In previous articles I considered the possibility of larger companies engaging with smaller SMEs to address the current shortage in IT skills rather than direct recruitment. I also covered the difficulties a larger company may experience and the need to consider the management of projects involving multiple companies; something which is common place in large engineering and construction projects.
For large projects it’s unlikely that a single small SME will be able to deliver everything within the required timescales. However, it is still possible for the smaller companies to get involved in larger projects.
A large company can offer work in discrete packages which means it will manage a team made up of multiple companies. Alternatively, a small company can subcontract out work to third parties to give it the resources and skills to carry out the work. As the prime contractor it is then responsible for the overall delivery. These approaches tend to be a reactive response to a tender, and so are not collaborative in the sense of equal partners.

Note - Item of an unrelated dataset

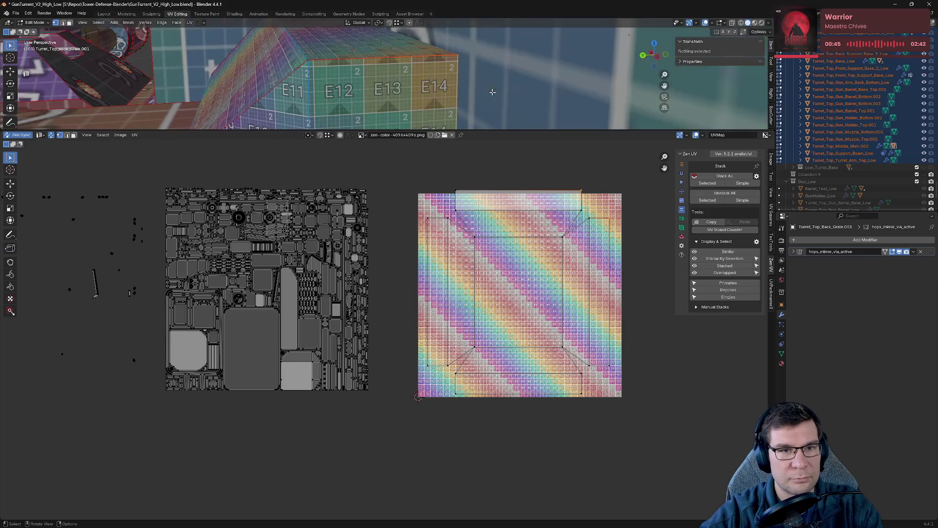
pyautogui.press('Tab')
pyautogui.click(428, 89)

Many small companies are excellent at networking and building relationships. They recognize the value of informally connecting, working with each other, and forming partnerships for mutual benefit. However, for others working with companies they see as potential competitors is a step too far. The thing is some companies are just too small, and unless they are able to partner up they will miss out on the opportunities of working with larger companies. So the fear of working with competitors denies the company potential lucrative work.
Of course it all depends on the aspirations of the small SME. Many companies are happy to work in their own particular niche or geographical location, and may not want to expand to larger pieces of work. For those who are actively seeking to grow their business, partnering with other companies with complementary skills or based in new locations could be a key part of their growth strategy. It’s then a case of connecting with a like-minded company where the ‘chemistry’ between the two principals works.

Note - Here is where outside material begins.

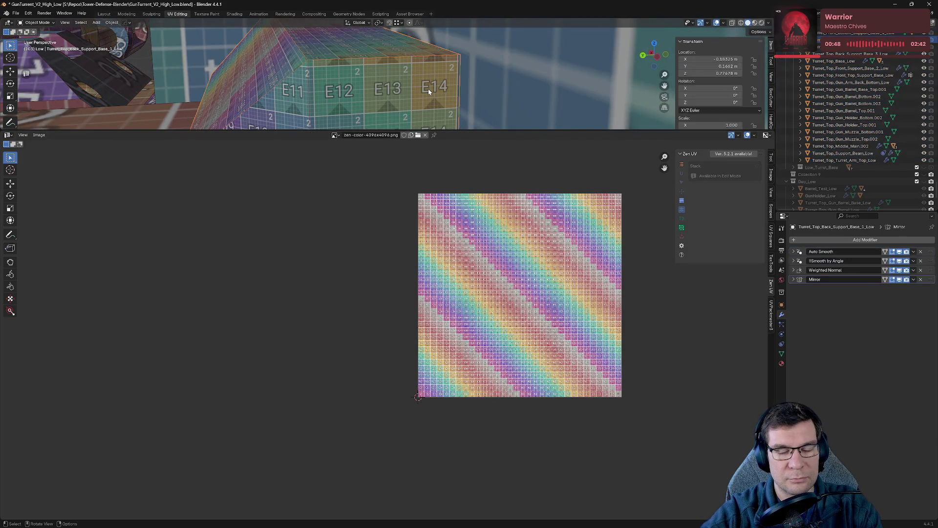
# - Isolate the back support base pieces, make the 3D view taller and show the Tool sidebar settings
pyautogui.press('KP_Divide')
pyautogui.press('Tab')
pyautogui.scroll(2, 429, 88)
pyautogui.scroll(3, 429, 89)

Some partnerships happen naturally where people already know of one another or meet at a networking events. Others require a far more proactive approach: actively deciding on the new business to pursue, clarifying the characteristics of potential partners, and taking steps to find them. Regardless of the method, for me the most important thing is to have a good gut feeling about a person i.e. you want to work together. This is beginning to read like an article on dating – but perhaps that analogy is not too far from the truth. Like, trust, respect, complementary skills and outlook all matter for successful partnerships.
In summary, to chase bigger pieces of business, small companies need to consider their strategy and find a means of connecting with other companies to help grow their business. Your competitors can also be your friends, and if you are not building partnerships they may be. To misquote the old adage ‘Keep your friends close and your competitors closer’.